Dataset entries:
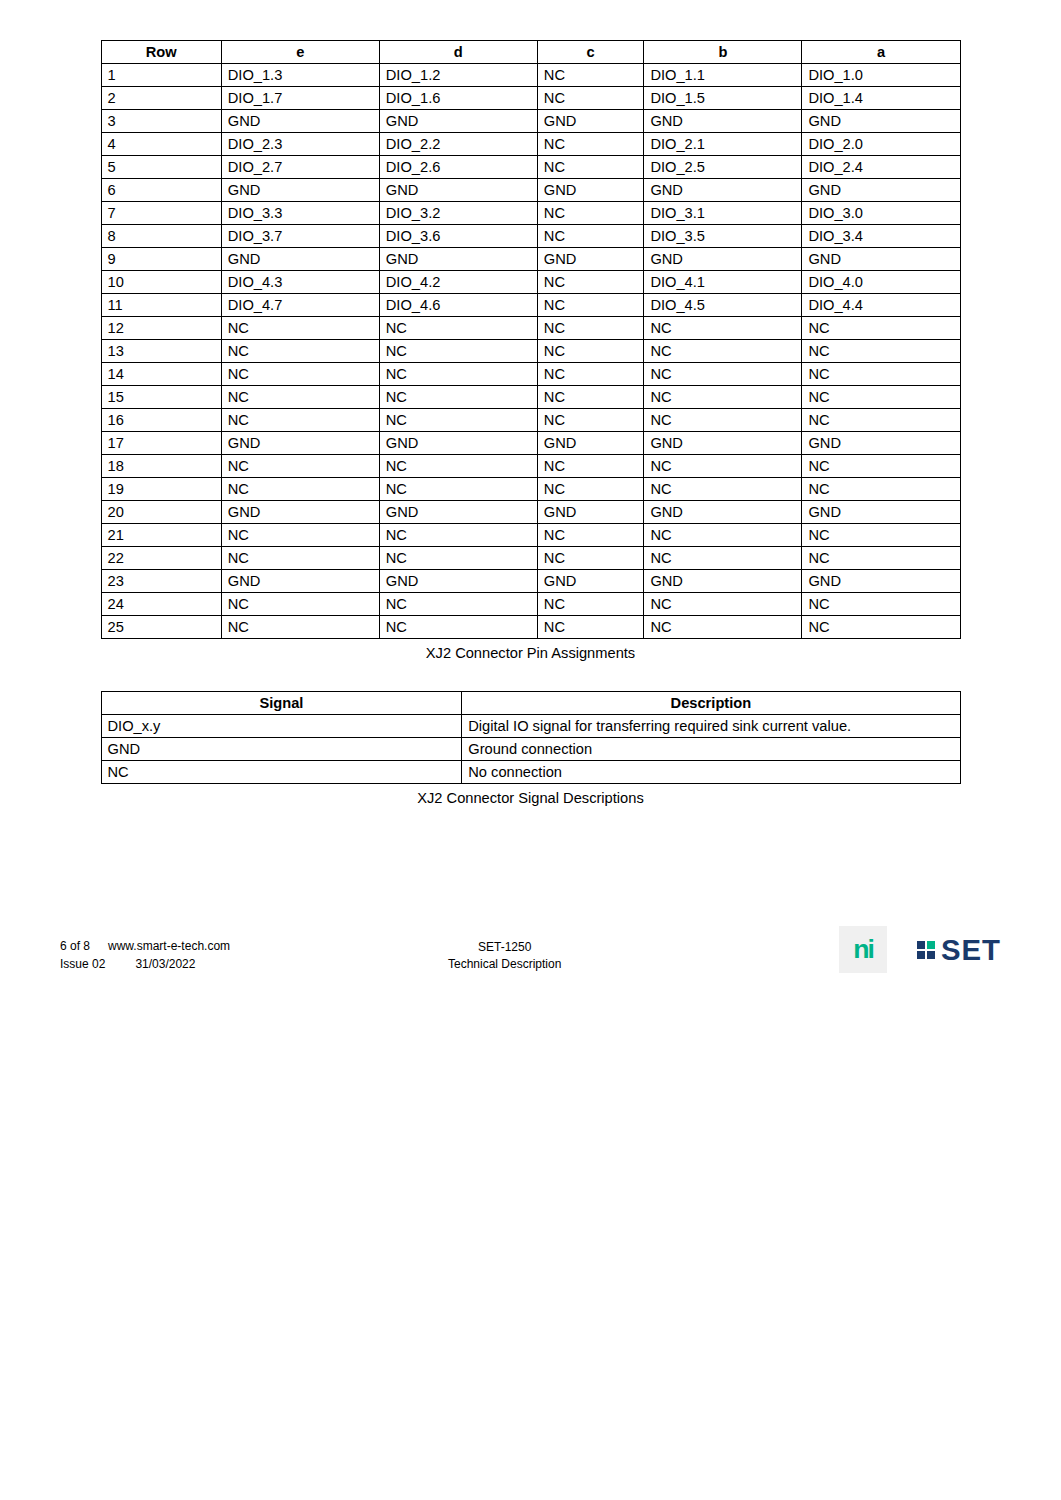| Row | e | d | c | b | a |
| --- | --- | --- | --- | --- | --- |
| 1 | DIO_1.3 | DIO_1.2 | NC | DIO_1.1 | DIO_1.0 |
| 2 | DIO_1.7 | DIO_1.6 | NC | DIO_1.5 | DIO_1.4 |
| 3 | GND | GND | GND | GND | GND |
| 4 | DIO_2.3 | DIO_2.2 | NC | DIO_2.1 | DIO_2.0 |
| 5 | DIO_2.7 | DIO_2.6 | NC | DIO_2.5 | DIO_2.4 |
| 6 | GND | GND | GND | GND | GND |
| 7 | DIO_3.3 | DIO_3.2 | NC | DIO_3.1 | DIO_3.0 |
| 8 | DIO_3.7 | DIO_3.6 | NC | DIO_3.5 | DIO_3.4 |
| 9 | GND | GND | GND | GND | GND |
| 10 | DIO_4.3 | DIO_4.2 | NC | DIO_4.1 | DIO_4.0 |
| 11 | DIO_4.7 | DIO_4.6 | NC | DIO_4.5 | DIO_4.4 |
| 12 | NC | NC | NC | NC | NC |
| 13 | NC | NC | NC | NC | NC |
| 14 | NC | NC | NC | NC | NC |
| 15 | NC | NC | NC | NC | NC |
| 16 | NC | NC | NC | NC | NC |
| 17 | GND | GND | GND | GND | GND |
| 18 | NC | NC | NC | NC | NC |
| 19 | NC | NC | NC | NC | NC |
| 20 | GND | GND | GND | GND | GND |
| 21 | NC | NC | NC | NC | NC |
| 22 | NC | NC | NC | NC | NC |
| 23 | GND | GND | GND | GND | GND |
| 24 | NC | NC | NC | NC | NC |
| 25 | NC | NC | NC | NC | NC |
XJ2 Connector Pin Assignments
| Signal | Description |
| --- | --- |
| DIO_x.y | Digital IO signal for transferring required sink current value. |
| GND | Ground connection |
| NC | No connection |
XJ2 Connector Signal Descriptions
6 of 8www.smart-e-tech.com
Issue 0231/03/2022
SET-1250
Technical Description
ni
SET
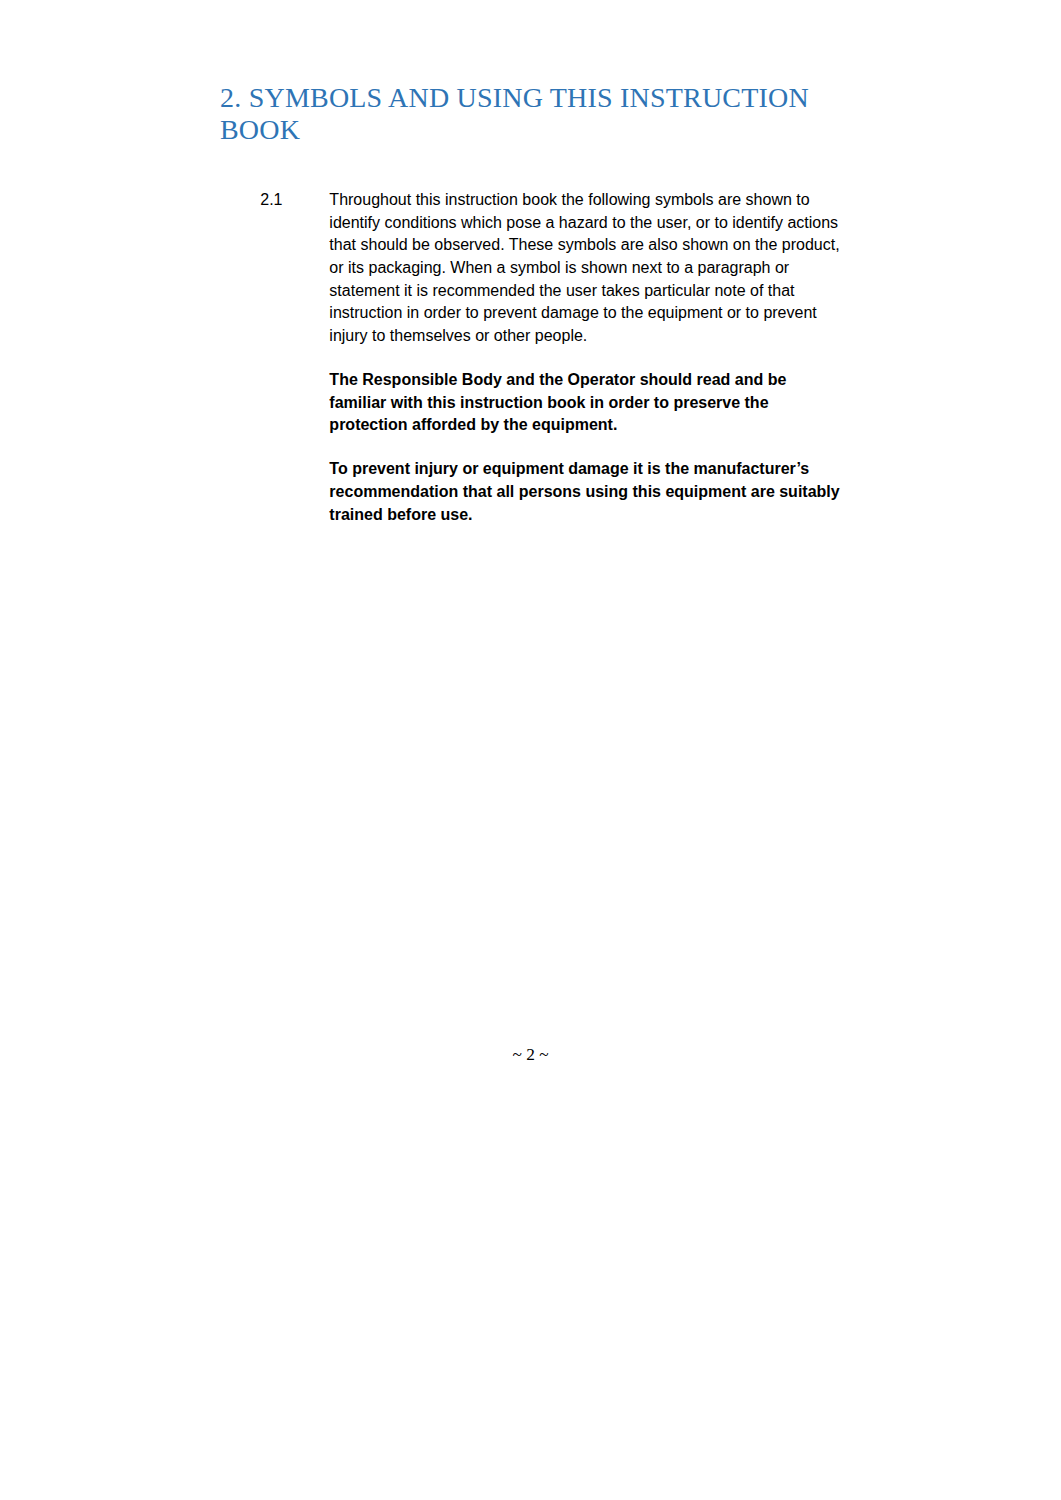2. SYMBOLS AND USING THIS INSTRUCTION BOOK
2.1
Throughout this instruction book the following symbols are shown to identify conditions which pose a hazard to the user, or to identify actions that should be observed. These symbols are also shown on the product, or its packaging. When a symbol is shown next to a paragraph or statement it is recommended the user takes particular note of that instruction in order to prevent damage to the equipment or to prevent injury to themselves or other people.
The Responsible Body and the Operator should read and be familiar with this instruction book in order to preserve the protection afforded by the equipment.
To prevent injury or equipment damage it is the manufacturer’s recommendation that all persons using this equipment are suitably trained before use.
~ 2 ~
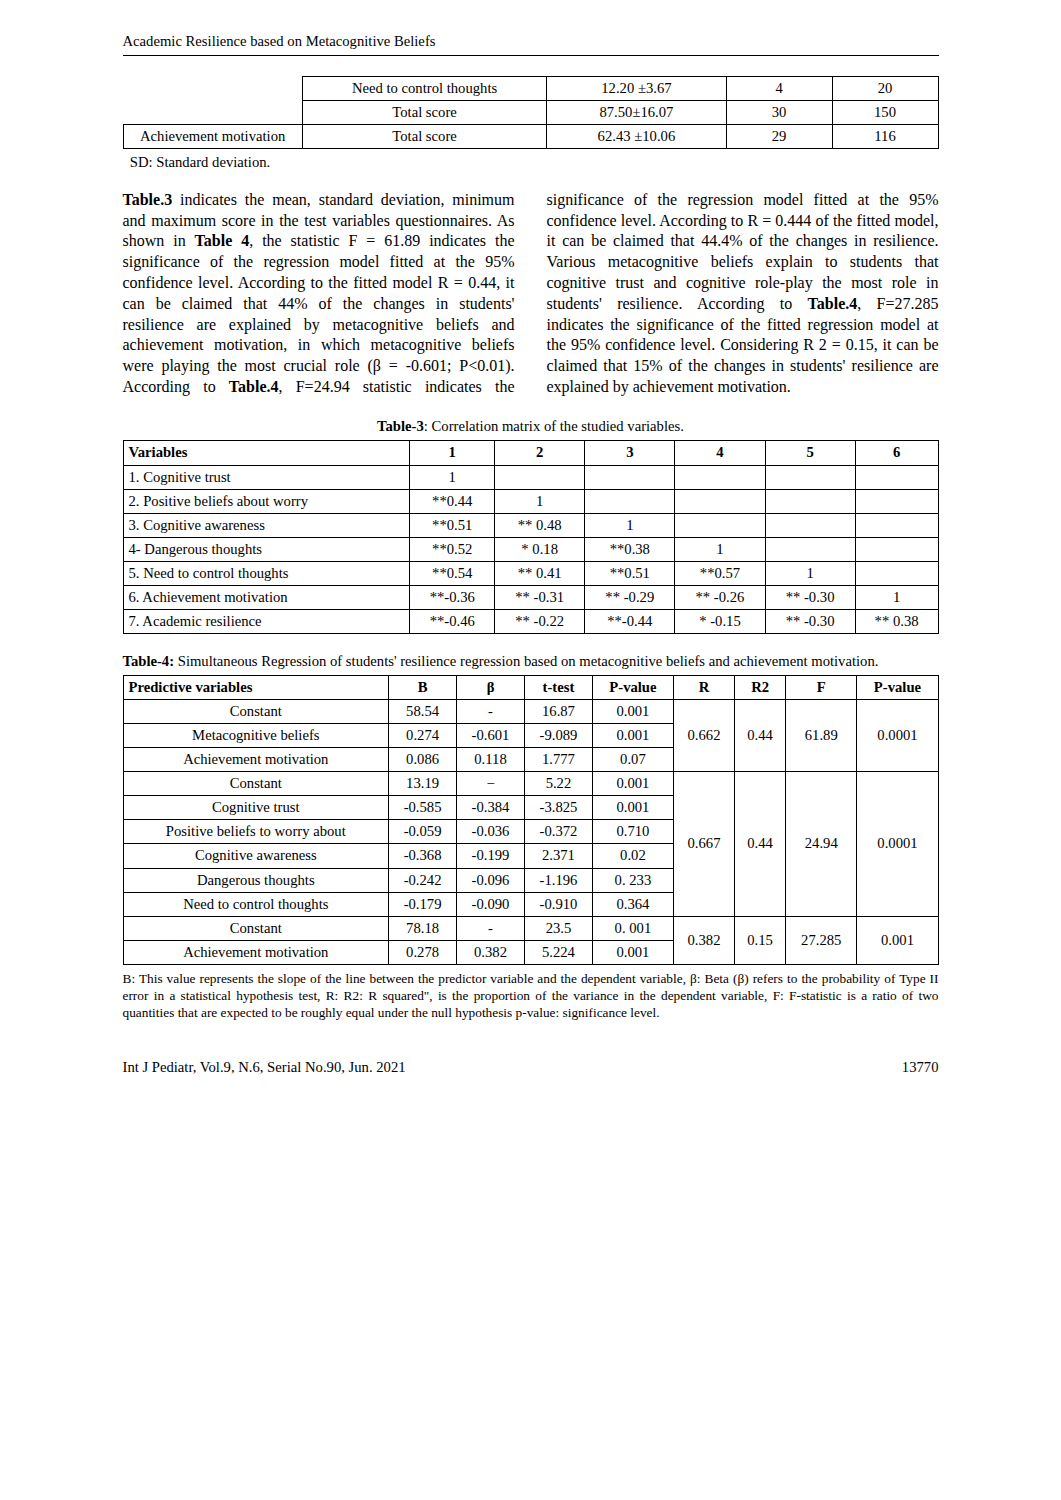Academic Resilience based on Metacognitive Beliefs
| | Need to control thoughts | 12.20 ±3.67 | 4 | 20 |
| | Total score | 87.50±16.07 | 30 | 150 |
| Achievement motivation | Total score | 62.43 ±10.06 | 29 | 116 |
SD: Standard deviation.
Table.3 indicates the mean, standard deviation, minimum and maximum score in the test variables questionnaires. As shown in Table 4, the statistic F = 61.89 indicates the significance of the regression model fitted at the 95% confidence level. According to the fitted model R = 0.44, it can be claimed that 44% of the changes in students' resilience are explained by metacognitive beliefs and achievement motivation, in which metacognitive beliefs were playing the most crucial role (β = -0.601; P<0.01). According to Table.4, F=24.94 statistic indicates the significance of the regression model fitted at the 95% confidence level. According to R = 0.444 of the fitted model, it can be claimed that 44.4% of the changes in resilience. Various metacognitive beliefs explain to students that cognitive trust and cognitive role-play the most role in students' resilience. According to Table.4, F=27.285 indicates the significance of the fitted regression model at the 95% confidence level. Considering R 2 = 0.15, it can be claimed that 15% of the changes in students' resilience are explained by achievement motivation.
Table-3: Correlation matrix of the studied variables.
| Variables | 1 | 2 | 3 | 4 | 5 | 6 |
| --- | --- | --- | --- | --- | --- | --- |
| 1. Cognitive trust | 1 | | | | | |
| 2. Positive beliefs about worry | **0.44 | 1 | | | | |
| 3. Cognitive awareness | **0.51 | ** 0.48 | 1 | | | |
| 4- Dangerous thoughts | **0.52 | * 0.18 | **0.38 | 1 | | |
| 5. Need to control thoughts | **0.54 | ** 0.41 | **0.51 | **0.57 | 1 | |
| 6. Achievement motivation | **-0.36 | ** -0.31 | ** -0.29 | ** -0.26 | ** -0.30 | 1 |
| 7. Academic resilience | **-0.46 | ** -0.22 | **-0.44 | * -0.15 | ** -0.30 | ** 0.38 |
Table-4: Simultaneous Regression of students' resilience regression based on metacognitive beliefs and achievement motivation.
| Predictive variables | B | β | t-test | P-value | R | R2 | F | P-value |
| --- | --- | --- | --- | --- | --- | --- | --- | --- |
| Constant | 58.54 | - | 16.87 | 0.001 | 0.662 | 0.44 | 61.89 | 0.0001 |
| Metacognitive beliefs | 0.274 | -0.601 | -9.089 | 0.001 |
| Achievement motivation | 0.086 | 0.118 | 1.777 | 0.07 |
| Constant | 13.19 | − | 5.22 | 0.001 | 0.667 | 0.44 | 24.94 | 0.0001 |
| Cognitive trust | -0.585 | -0.384 | -3.825 | 0.001 |
| Positive beliefs to worry about | -0.059 | -0.036 | -0.372 | 0.710 |
| Cognitive awareness | -0.368 | -0.199 | 2.371 | 0.02 |
| Dangerous thoughts | -0.242 | -0.096 | -1.196 | 0. 233 |
| Need to control thoughts | -0.179 | -0.090 | -0.910 | 0.364 |
| Constant | 78.18 | - | 23.5 | 0. 001 | 0.382 | 0.15 | 27.285 | 0.001 |
| Achievement motivation | 0.278 | 0.382 | 5.224 | 0.001 |
B: This value represents the slope of the line between the predictor variable and the dependent variable, β: Beta (β) refers to the probability of Type II error in a statistical hypothesis test, R: R2: R squared", is the proportion of the variance in the dependent variable, F: F-statistic is a ratio of two quantities that are expected to be roughly equal under the null hypothesis p-value: significance level.
Int J Pediatr, Vol.9, N.6, Serial No.90, Jun. 2021 13770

THE PROBLEM: Write out all the entries word for word, but drop the pictures.

RESPONSE TO THIS EXERCISE:
| Row | e | d | c | b | a |
| --- | --- | --- | --- | --- | --- |
| 1 | DIO_1.3 | DIO_1.2 | NC | DIO_1.1 | DIO_1.0 |
| 2 | DIO_1.7 | DIO_1.6 | NC | DIO_1.5 | DIO_1.4 |
| 3 | GND | GND | GND | GND | GND |
| 4 | DIO_2.3 | DIO_2.2 | NC | DIO_2.1 | DIO_2.0 |
| 5 | DIO_2.7 | DIO_2.6 | NC | DIO_2.5 | DIO_2.4 |
| 6 | GND | GND | GND | GND | GND |
| 7 | DIO_3.3 | DIO_3.2 | NC | DIO_3.1 | DIO_3.0 |
| 8 | DIO_3.7 | DIO_3.6 | NC | DIO_3.5 | DIO_3.4 |
| 9 | GND | GND | GND | GND | GND |
| 10 | DIO_4.3 | DIO_4.2 | NC | DIO_4.1 | DIO_4.0 |
| 11 | DIO_4.7 | DIO_4.6 | NC | DIO_4.5 | DIO_4.4 |
| 12 | NC | NC | NC | NC | NC |
| 13 | NC | NC | NC | NC | NC |
| 14 | NC | NC | NC | NC | NC |
| 15 | NC | NC | NC | NC | NC |
| 16 | NC | NC | NC | NC | NC |
| 17 | GND | GND | GND | GND | GND |
| 18 | NC | NC | NC | NC | NC |
| 19 | NC | NC | NC | NC | NC |
| 20 | GND | GND | GND | GND | GND |
| 21 | NC | NC | NC | NC | NC |
| 22 | NC | NC | NC | NC | NC |
| 23 | GND | GND | GND | GND | GND |
| 24 | NC | NC | NC | NC | NC |
| 25 | NC | NC | NC | NC | NC |
XJ2 Connector Pin Assignments
| Signal | Description |
| --- | --- |
| DIO_x.y | Digital IO signal for transferring required sink current value. |
| GND | Ground connection |
| NC | No connection |
XJ2 Connector Signal Descriptions
6 of 8www.smart-e-tech.com
Issue 0231/03/2022
SET-1250
Technical Description
ni
SET
2. SYMBOLS AND USING THIS INSTRUCTION BOOK
2.1
Throughout this instruction book the following symbols are shown to identify conditions which pose a hazard to the user, or to identify actions that should be observed. These symbols are also shown on the product, or its packaging. When a symbol is shown next to a paragraph or statement it is recommended the user takes particular note of that instruction in order to prevent damage to the equipment or to prevent injury to themselves or other people.
The Responsible Body and the Operator should read and be familiar with this instruction book in order to preserve the protection afforded by the equipment.
To prevent injury or equipment damage it is the manufacturer’s recommendation that all persons using this equipment are suitably trained before use.
~ 2 ~
Academic Resilience based on Metacognitive Beliefs
| | Need to control thoughts | 12.20 ±3.67 | 4 | 20 |
| | Total score | 87.50±16.07 | 30 | 150 |
| Achievement motivation | Total score | 62.43 ±10.06 | 29 | 116 |
SD: Standard deviation.
Table.3 indicates the mean, standard deviation, minimum and maximum score in the test variables questionnaires. As shown in Table 4, the statistic F = 61.89 indicates the significance of the regression model fitted at the 95% confidence level. According to the fitted model R = 0.44, it can be claimed that 44% of the changes in students' resilience are explained by metacognitive beliefs and achievement motivation, in which metacognitive beliefs were playing the most crucial role (β = -0.601; P<0.01). According to Table.4, F=24.94 statistic indicates the significance of the regression model fitted at the 95% confidence level. According to R = 0.444 of the fitted model, it can be claimed that 44.4% of the changes in resilience. Various metacognitive beliefs explain to students that cognitive trust and cognitive role-play the most role in students' resilience. According to Table.4, F=27.285 indicates the significance of the fitted regression model at the 95% confidence level. Considering R 2 = 0.15, it can be claimed that 15% of the changes in students' resilience are explained by achievement motivation.
Table-3: Correlation matrix of the studied variables.
| Variables | 1 | 2 | 3 | 4 | 5 | 6 |
| --- | --- | --- | --- | --- | --- | --- |
| 1. Cognitive trust | 1 | | | | | |
| 2. Positive beliefs about worry | **0.44 | 1 | | | | |
| 3. Cognitive awareness | **0.51 | ** 0.48 | 1 | | | |
| 4- Dangerous thoughts | **0.52 | * 0.18 | **0.38 | 1 | | |
| 5. Need to control thoughts | **0.54 | ** 0.41 | **0.51 | **0.57 | 1 | |
| 6. Achievement motivation | **-0.36 | ** -0.31 | ** -0.29 | ** -0.26 | ** -0.30 | 1 |
| 7. Academic resilience | **-0.46 | ** -0.22 | **-0.44 | * -0.15 | ** -0.30 | ** 0.38 |
Table-4: Simultaneous Regression of students' resilience regression based on metacognitive beliefs and achievement motivation.
| Predictive variables | B | β | t-test | P-value | R | R2 | F | P-value |
| --- | --- | --- | --- | --- | --- | --- | --- | --- |
| Constant | 58.54 | - | 16.87 | 0.001 | 0.662 | 0.44 | 61.89 | 0.0001 |
| Metacognitive beliefs | 0.274 | -0.601 | -9.089 | 0.001 |
| Achievement motivation | 0.086 | 0.118 | 1.777 | 0.07 |
| Constant | 13.19 | − | 5.22 | 0.001 | 0.667 | 0.44 | 24.94 | 0.0001 |
| Cognitive trust | -0.585 | -0.384 | -3.825 | 0.001 |
| Positive beliefs to worry about | -0.059 | -0.036 | -0.372 | 0.710 |
| Cognitive awareness | -0.368 | -0.199 | 2.371 | 0.02 |
| Dangerous thoughts | -0.242 | -0.096 | -1.196 | 0. 233 |
| Need to control thoughts | -0.179 | -0.090 | -0.910 | 0.364 |
| Constant | 78.18 | - | 23.5 | 0. 001 | 0.382 | 0.15 | 27.285 | 0.001 |
| Achievement motivation | 0.278 | 0.382 | 5.224 | 0.001 |
B: This value represents the slope of the line between the predictor variable and the dependent variable, β: Beta (β) refers to the probability of Type II error in a statistical hypothesis test, R: R2: R squared", is the proportion of the variance in the dependent variable, F: F-statistic is a ratio of two quantities that are expected to be roughly equal under the null hypothesis p-value: significance level.
Int J Pediatr, Vol.9, N.6, Serial No.90, Jun. 2021 13770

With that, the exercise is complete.